→ **Study text**:
The CCM proceeds in five steps:

Step 1: Stub allocation¶

Each node \(i\) receives \(k_i\) stubs (one per unit of degree), sampled from the target degree distribution.

Step 2: Partition into corners and singles¶

For each node, stubs are partitioned into two pools:

Corners — stubs allocated to motif participation. The number of corners is drawn from \(\text{Binomial}(\lfloor k_i / c \rfloor, \phi)\), where \(c\) is the cardinality of the motif (the degree of each corner within the motif).
Singles — remaining stubs, paired via the standard configuration model.

The parameter \(\phi\) controls the expected fraction of stubs allocated to motifs, and thereby the resulting clustering coefficient.

Step 3: Form motif instances¶

Corner stubs are grouped and connected according to the motif's adjacency structure. Three strategies handle collisions (when the same node appears twice in a group):

Strategy	Behaviour	Trade-off
Repeated	Resample colliding groups individually	Fast, slightly biased
Refuse	Reject entire batch on any collision	Unbiased, expensive at high density
Erased	Ignore collisions, remove duplicates post-hoc	Fastest, loses edges

Step 4: Pair single stubs¶

Remaining single stubs are paired using the standard configuration model, avoiding edges that were already created during motif formation.

→ **Records for this exercise**:
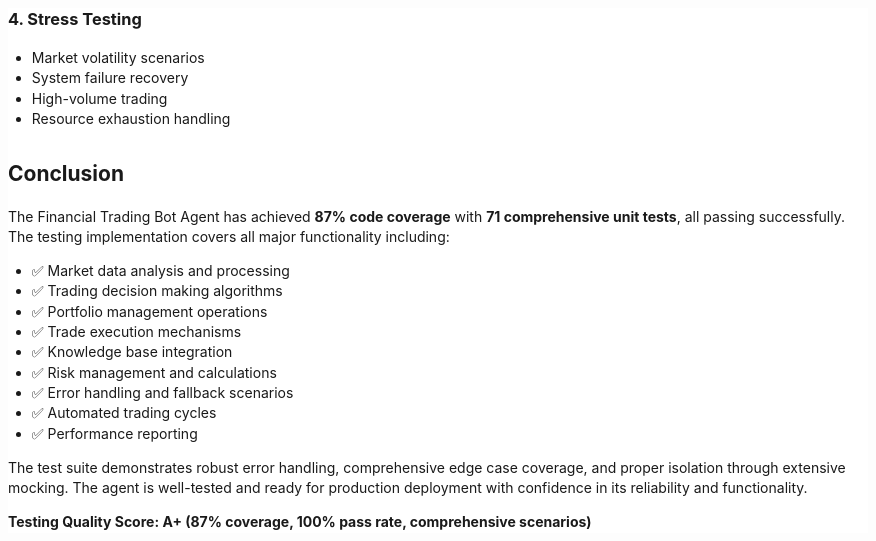 ### 4. Stress Testing
- Market volatility scenarios
- System failure recovery
- High-volume trading
- Resource exhaustion handling

## Conclusion

The Financial Trading Bot Agent has achieved **87% code coverage** with **71 comprehensive unit tests**, all passing successfully. The testing implementation covers all major functionality including:

- ✅ Market data analysis and processing
- ✅ Trading decision making algorithms
- ✅ Portfolio management operations
- ✅ Trade execution mechanisms
- ✅ Knowledge base integration
- ✅ Risk management and calculations
- ✅ Error handling and fallback scenarios
- ✅ Automated trading cycles
- ✅ Performance reporting

The test suite demonstrates robust error handling, comprehensive edge case coverage, and proper isolation through extensive mocking. The agent is well-tested and ready for production deployment with confidence in its reliability and functionality.

**Testing Quality Score: A+ (87% coverage, 100% pass rate, comprehensive scenarios)**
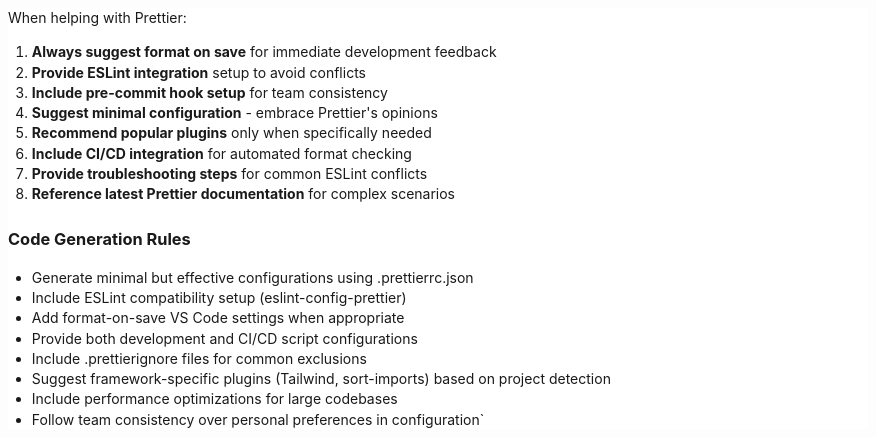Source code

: When helping with Prettier:

1. **Always suggest format on save** for immediate development feedback
2. **Provide ESLint integration** setup to avoid conflicts
3. **Include pre-commit hook setup** for team consistency
4. **Suggest minimal configuration** - embrace Prettier's opinions
5. **Recommend popular plugins** only when specifically needed
6. **Include CI/CD integration** for automated format checking
7. **Provide troubleshooting steps** for common ESLint conflicts
8. **Reference latest Prettier documentation** for complex scenarios

### Code Generation Rules

- Generate minimal but effective configurations using .prettierrc.json
- Include ESLint compatibility setup (eslint-config-prettier)
- Add format-on-save VS Code settings when appropriate
- Provide both development and CI/CD script configurations
- Include .prettierignore files for common exclusions
- Suggest framework-specific plugins (Tailwind, sort-imports) based on project detection
- Include performance optimizations for large codebases
- Follow team consistency over personal preferences in configuration`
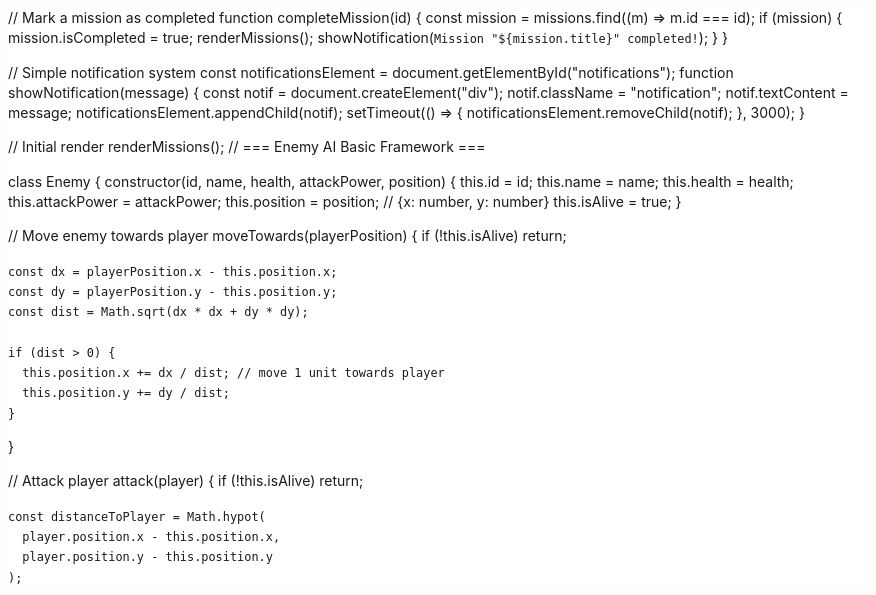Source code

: // Mark a mission as completed
function completeMission(id) {
  const mission = missions.find((m) => m.id === id);
  if (mission) {
    mission.isCompleted = true;
    renderMissions();
    showNotification(`Mission "${mission.title}" completed!`);
  }
}

// Simple notification system
const notificationsElement = document.getElementById("notifications");
function showNotification(message) {
  const notif = document.createElement("div");
  notif.className = "notification";
  notif.textContent = message;
  notificationsElement.appendChild(notif);
  setTimeout(() => {
    notificationsElement.removeChild(notif);
  }, 3000);
}

// Initial render
renderMissions();
// === Enemy AI Basic Framework ===

class Enemy {
  constructor(id, name, health, attackPower, position) {
    this.id = id;
    this.name = name;
    this.health = health;
    this.attackPower = attackPower;
    this.position = position; // {x: number, y: number}
    this.isAlive = true;
  }

  // Move enemy towards player
  moveTowards(playerPosition) {
    if (!this.isAlive) return;

    const dx = playerPosition.x - this.position.x;
    const dy = playerPosition.y - this.position.y;
    const dist = Math.sqrt(dx * dx + dy * dy);

    if (dist > 0) {
      this.position.x += dx / dist; // move 1 unit towards player
      this.position.y += dy / dist;
    }
  }

  // Attack player
  attack(player) {
    if (!this.isAlive) return;

    const distanceToPlayer = Math.hypot(
      player.position.x - this.position.x,
      player.position.y - this.position.y
    );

→ **Requirement 1**: From the CCM text, copy everything between "The CCM proceeds" and "standard configuration model.", inclusive.
→ **Requirement 2**: Repeat the listing from its first line through the line holding "The Financial Trading", inclusive, leaving out the pictures.

→ **Response box 1**:
The CCM proceeds in five steps:

Step 1: Stub allocation¶

Each node \(i\) receives \(k_i\) stubs (one per unit of degree), sampled from the target degree distribution.

Step 2: Partition into corners and singles¶

For each node, stubs are partitioned into two pools:

Corners — stubs allocated to motif participation. The number of corners is drawn from \(\text{Binomial}(\lfloor k_i / c \rfloor, \phi)\), where \(c\) is the cardinality of the motif (the degree of each corner within the motif).
Singles — remaining stubs, paired via the standard configuration model.

→ **Response box 2**:
 ### 4. Stress Testing
- Market volatility scenarios
- System failure recovery
- High-volume trading
- Resource exhaustion handling

## Conclusion

The Financial Trading Bot Agent has achieved **87% code coverage** with **71 comprehensive unit tests**, all passing successfully. The testing implementation covers all major functionality including:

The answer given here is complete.